The Center for Economic Development and Business Research (CEDBR) at Wichita State University recently released an updated Kansas employment forecast examining trends for the near future.
According to the Bureau of Economic Analysis, the US economy grew 5.7% in 2021 after contracting 3.7% the previous year. The first half of 2022 saw two consecutive quarters of negative real GDP growth, prompting some journalists to declare a recession. These statements could be premature, however, according to the CEDBR.
The National Bureau of Economic Research is the official entity for declaring a recession, which is always retroactive and includes other variables beyond GDP. Currently, signals regarding general economic conditions are mixed. Market volatility, inflation, the housing market and negative consumer sentiment contributed to economic pessimism. Alternatively, gross domestic income, employment and retail sales have remained robust and appear to be a proverbial firewall to a recession.

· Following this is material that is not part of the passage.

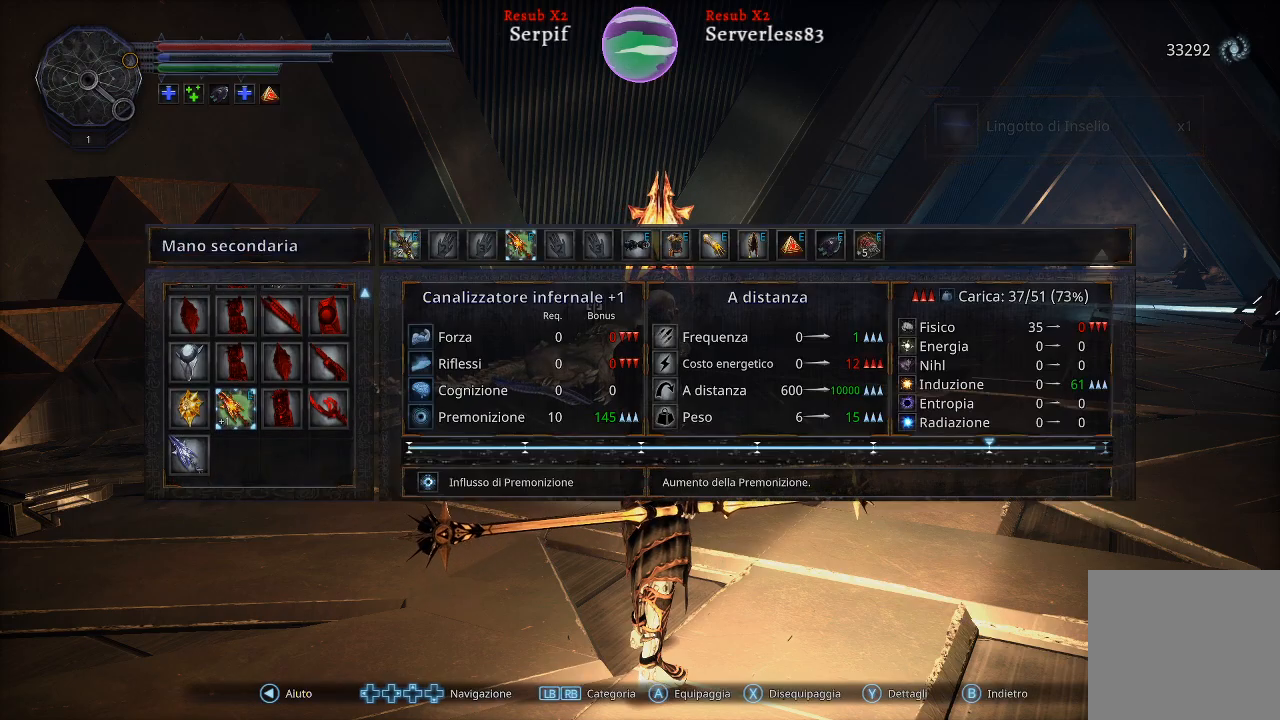
{"buttons": [], "left_stick": "center", "right_stick": "center", "events": []}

In terms of jobs, average annual employment in the Wichita metro area – which includes Sedgwick, Butler, Harvey and Sumner counties – increased by 4,917 workers in 2021, a growth of 1.7%. This is a slightly higher rate than in Kansas as a whole (1.1%). The impact of the global pandemic on the economy caused jobs to drop by 39,700 in April 2020. Since then, the region has added 36,300 workers. In 2022, year-over-year growth was above 2% for the first two quarters, which is above the historical average growth rate.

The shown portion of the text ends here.